**Text segment**:
#####

Father’s Day approaches. According to Wikipedia, this holiday honors fatherhood and other paternal bonds as well as the influence of fathers in society. Father’s Day is also big business.

We did not always have this holiday. As an official celebration in the United States, Father’s Day celebrations came rather late. When a daughter-in-law once asked me what we did for Father’s Day when I was young, I could not recall doing anything to mark the day.

I wondered why.

I learned that the holiday day was first proposed in the early twentieth century as a complement to Mother’s Day. At the beginning, it had little success because Americans perceived it as an attempt by retailers to promote greeting cards and gifts.

Not until 1966 did a U. S. President, Lyndon B. Johnson, issue a presidential proclamation honoring fathers. The official holiday came during the next presidential administration when Richard Nixon signed a law in 1972 making it a permanent national holiday.

No wonder we did not celebrate this day when I was young. No one did. My siblings and I were pretty much grown when it came along.

Now, on this Father’s Day, my own dad is gone. I cannot present him with a card or gift. I can honor his memory, though.

He was a good father despite having had no role model for the task. His own dad had died when my father was small, and Dad had few memories of him.

Despite that, my dad became an admirable father. He was kind and nurturing. He did not criticize, and he encouraged me to do my best. He was generous with his time and treasure. He taught me to whistle.

On Father’s Day this year, I can think of him and all he did for me. I miss him.

#####

**Supplied entries**:
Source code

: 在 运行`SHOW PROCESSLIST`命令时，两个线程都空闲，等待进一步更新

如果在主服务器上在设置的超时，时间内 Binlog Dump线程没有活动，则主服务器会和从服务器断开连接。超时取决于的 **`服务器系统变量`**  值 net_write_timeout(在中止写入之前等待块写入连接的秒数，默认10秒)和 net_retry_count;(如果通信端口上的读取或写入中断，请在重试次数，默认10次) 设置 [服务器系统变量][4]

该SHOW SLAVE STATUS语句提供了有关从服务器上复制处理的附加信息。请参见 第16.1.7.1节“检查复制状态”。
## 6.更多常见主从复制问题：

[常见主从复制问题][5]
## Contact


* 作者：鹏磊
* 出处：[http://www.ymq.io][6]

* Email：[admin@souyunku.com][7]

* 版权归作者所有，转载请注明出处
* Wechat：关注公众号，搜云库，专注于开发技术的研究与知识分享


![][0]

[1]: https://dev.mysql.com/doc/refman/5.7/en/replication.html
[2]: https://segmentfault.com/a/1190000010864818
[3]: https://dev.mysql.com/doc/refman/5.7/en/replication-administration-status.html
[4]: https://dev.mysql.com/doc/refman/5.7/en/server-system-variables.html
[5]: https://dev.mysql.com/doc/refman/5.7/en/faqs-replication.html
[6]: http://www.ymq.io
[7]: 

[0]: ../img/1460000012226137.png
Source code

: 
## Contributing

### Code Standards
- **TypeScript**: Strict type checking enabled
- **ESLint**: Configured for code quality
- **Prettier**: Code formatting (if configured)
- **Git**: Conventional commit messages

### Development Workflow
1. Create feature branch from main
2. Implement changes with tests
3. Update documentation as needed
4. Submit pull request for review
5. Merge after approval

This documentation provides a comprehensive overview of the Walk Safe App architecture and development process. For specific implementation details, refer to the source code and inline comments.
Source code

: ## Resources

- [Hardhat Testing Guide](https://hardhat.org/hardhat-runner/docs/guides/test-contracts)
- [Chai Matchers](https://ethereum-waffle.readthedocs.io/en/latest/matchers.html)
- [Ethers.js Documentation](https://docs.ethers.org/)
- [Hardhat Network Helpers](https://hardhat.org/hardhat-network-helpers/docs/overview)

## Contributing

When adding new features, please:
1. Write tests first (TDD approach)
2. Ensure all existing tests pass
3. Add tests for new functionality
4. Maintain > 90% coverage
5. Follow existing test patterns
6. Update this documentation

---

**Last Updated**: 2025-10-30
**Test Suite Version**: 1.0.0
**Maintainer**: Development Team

#####

**Your task**: In the Father's Day text, which president signed the law making Father's Day a permanent national holiday, and in what year? This data plays no part in what follows.

**Response area**: Richard Nixon signed it in 1972.